Et d'ajouter: "J’ai recommencé avec un temps partiel médical. Faire un temps plein, je ne saurais plus, vu mes problèmes de dos. Dans ma situation, je reçois des contrats à durée déterminée (CDD). Et systématiquement, quand j’ai un nouveau contrat, je dois redemander l’autorisation de pouvoir retravailler alors que je ne change pas d’employeur, pas d’horaire, pas de véhicule. Il n’y a rien qui change. C’est totalement aberrant. On se demande même si on veut réellement remettre les gens au travail. C’est mon sentiment", conclut-il.
Une procédure trop complexe et des conséquences
Les acteurs du secteur donnent raison à Manuel. Cette procédure trop complexe a des conséquences. En 2023, seuls 23% des dossiers traités de manière formelle, ont abouti à une reprise du travail.
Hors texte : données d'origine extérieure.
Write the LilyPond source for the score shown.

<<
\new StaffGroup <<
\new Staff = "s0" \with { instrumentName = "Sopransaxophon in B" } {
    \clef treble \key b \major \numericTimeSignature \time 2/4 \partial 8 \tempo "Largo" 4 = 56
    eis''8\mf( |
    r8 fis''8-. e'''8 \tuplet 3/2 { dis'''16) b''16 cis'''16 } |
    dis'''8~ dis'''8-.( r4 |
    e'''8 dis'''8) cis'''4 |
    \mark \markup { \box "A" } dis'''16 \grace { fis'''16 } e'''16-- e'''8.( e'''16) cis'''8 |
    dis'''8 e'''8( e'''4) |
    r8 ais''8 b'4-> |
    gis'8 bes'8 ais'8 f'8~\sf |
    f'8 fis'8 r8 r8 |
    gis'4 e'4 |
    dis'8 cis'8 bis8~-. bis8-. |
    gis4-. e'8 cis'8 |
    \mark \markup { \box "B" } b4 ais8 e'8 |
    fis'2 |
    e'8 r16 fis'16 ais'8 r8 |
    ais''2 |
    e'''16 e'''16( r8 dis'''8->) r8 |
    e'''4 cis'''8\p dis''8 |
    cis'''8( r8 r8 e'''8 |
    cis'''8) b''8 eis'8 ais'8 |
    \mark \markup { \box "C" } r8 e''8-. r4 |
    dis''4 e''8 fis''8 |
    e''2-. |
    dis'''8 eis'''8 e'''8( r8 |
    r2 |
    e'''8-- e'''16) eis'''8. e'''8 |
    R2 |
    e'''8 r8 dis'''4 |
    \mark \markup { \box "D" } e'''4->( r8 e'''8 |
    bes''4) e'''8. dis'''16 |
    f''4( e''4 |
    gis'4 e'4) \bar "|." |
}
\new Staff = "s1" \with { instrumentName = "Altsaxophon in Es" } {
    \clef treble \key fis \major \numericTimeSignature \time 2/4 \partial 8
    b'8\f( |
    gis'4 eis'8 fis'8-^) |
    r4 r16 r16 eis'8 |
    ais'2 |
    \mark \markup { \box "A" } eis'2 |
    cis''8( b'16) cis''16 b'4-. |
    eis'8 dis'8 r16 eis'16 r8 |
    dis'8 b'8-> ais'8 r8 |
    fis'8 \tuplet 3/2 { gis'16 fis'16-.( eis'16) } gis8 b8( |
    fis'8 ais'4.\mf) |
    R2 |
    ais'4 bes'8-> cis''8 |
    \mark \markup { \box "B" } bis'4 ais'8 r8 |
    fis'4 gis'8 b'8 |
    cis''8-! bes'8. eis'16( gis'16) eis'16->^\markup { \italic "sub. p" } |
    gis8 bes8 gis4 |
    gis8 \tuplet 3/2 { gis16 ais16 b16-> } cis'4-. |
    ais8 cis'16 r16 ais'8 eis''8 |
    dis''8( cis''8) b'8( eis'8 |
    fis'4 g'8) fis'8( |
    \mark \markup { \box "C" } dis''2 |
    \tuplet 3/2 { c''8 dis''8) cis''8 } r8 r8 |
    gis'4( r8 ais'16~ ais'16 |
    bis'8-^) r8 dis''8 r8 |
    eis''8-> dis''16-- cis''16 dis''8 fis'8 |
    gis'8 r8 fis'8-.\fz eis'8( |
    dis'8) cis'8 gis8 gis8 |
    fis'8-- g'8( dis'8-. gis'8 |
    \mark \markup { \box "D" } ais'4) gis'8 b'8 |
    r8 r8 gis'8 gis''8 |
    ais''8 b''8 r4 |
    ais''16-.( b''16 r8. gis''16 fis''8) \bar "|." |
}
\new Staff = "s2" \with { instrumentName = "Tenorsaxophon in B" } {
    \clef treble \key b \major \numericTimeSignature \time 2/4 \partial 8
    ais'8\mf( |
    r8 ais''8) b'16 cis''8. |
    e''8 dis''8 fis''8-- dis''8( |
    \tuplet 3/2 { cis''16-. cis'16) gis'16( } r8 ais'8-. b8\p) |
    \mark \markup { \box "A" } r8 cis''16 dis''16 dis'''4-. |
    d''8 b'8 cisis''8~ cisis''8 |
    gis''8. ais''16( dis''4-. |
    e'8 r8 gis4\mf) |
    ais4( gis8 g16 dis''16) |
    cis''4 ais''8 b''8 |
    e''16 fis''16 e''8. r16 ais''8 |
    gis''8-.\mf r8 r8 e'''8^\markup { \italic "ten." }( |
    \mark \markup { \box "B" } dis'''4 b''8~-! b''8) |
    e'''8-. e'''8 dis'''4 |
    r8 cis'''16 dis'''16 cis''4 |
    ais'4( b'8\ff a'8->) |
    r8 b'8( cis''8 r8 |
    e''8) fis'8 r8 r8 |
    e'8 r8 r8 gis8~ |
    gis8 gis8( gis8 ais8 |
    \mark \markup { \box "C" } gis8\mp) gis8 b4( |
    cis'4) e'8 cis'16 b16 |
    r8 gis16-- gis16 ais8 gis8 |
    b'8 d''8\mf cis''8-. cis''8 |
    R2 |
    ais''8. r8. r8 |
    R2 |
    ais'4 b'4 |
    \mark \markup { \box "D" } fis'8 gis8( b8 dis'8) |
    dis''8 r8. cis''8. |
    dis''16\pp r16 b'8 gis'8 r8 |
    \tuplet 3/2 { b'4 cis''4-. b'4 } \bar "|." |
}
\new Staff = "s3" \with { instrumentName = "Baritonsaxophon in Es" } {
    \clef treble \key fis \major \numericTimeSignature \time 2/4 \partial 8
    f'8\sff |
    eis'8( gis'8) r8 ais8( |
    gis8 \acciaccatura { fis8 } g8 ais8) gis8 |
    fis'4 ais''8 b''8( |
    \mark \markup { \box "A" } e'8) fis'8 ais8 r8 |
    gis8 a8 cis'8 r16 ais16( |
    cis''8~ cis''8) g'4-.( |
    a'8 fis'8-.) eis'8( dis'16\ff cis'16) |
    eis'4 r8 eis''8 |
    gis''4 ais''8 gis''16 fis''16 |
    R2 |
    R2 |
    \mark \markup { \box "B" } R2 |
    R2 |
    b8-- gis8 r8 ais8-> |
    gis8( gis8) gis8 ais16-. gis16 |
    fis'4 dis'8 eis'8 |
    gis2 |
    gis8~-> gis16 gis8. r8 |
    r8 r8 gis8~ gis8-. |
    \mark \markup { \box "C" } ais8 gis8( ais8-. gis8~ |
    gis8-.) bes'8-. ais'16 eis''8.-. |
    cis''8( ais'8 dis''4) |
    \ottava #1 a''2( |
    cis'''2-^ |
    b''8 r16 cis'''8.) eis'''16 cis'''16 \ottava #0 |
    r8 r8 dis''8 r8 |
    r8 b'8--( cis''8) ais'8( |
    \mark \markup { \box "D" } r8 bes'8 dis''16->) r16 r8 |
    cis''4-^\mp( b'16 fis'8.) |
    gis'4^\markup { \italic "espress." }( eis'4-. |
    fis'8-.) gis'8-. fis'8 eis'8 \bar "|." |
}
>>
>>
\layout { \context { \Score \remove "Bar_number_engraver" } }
Pour un spécialiste, il faut privilégier une approche informelle, plus directe. "Le salarié et l’employeur regardent ensemble les possibilités, et le travail adapté. Sans aller dans les aspects formels, ils peuvent élaborer un plan d’actions ensemble", explique Bart Teuwen, directeur général de Certimed (l’organisme de contrôle médical agréé par la Fédération Wallonie-Bruxelles). La méthode est efficace. L’an dernier, 80% des dossiers informels ont abouti à une reprise du travail.
Les Mutualités Libres plaident aussi pour une simplification de la procédure, mais attirent l’attention sur l’importance de protéger les employés. "Le médecin-conseil et son équipe de paramédicaux doivent vraiment évaluer pour savoir si la reprise d’un travail, qui peut être allégé, peut être compatible avec la situation de santé de la personne. Il faut surtout que le travail n’aggrave pas la pathologie de la personne", souligne Marianne Hiernaux, la porte-parole de la mutualité.
En Belgique, plus de 500.000 personnes sont en invalidité. Ce chiffre ne cesse d’augmenter. Le gouvernement fédéral a ainsi lancé un nouveau plan en novembre dernier. Une plateforme est notamment en cours d’élaboration. Elle permettra d’échanger plus facilement les données médicales et administratives, et de simplifier les procédures.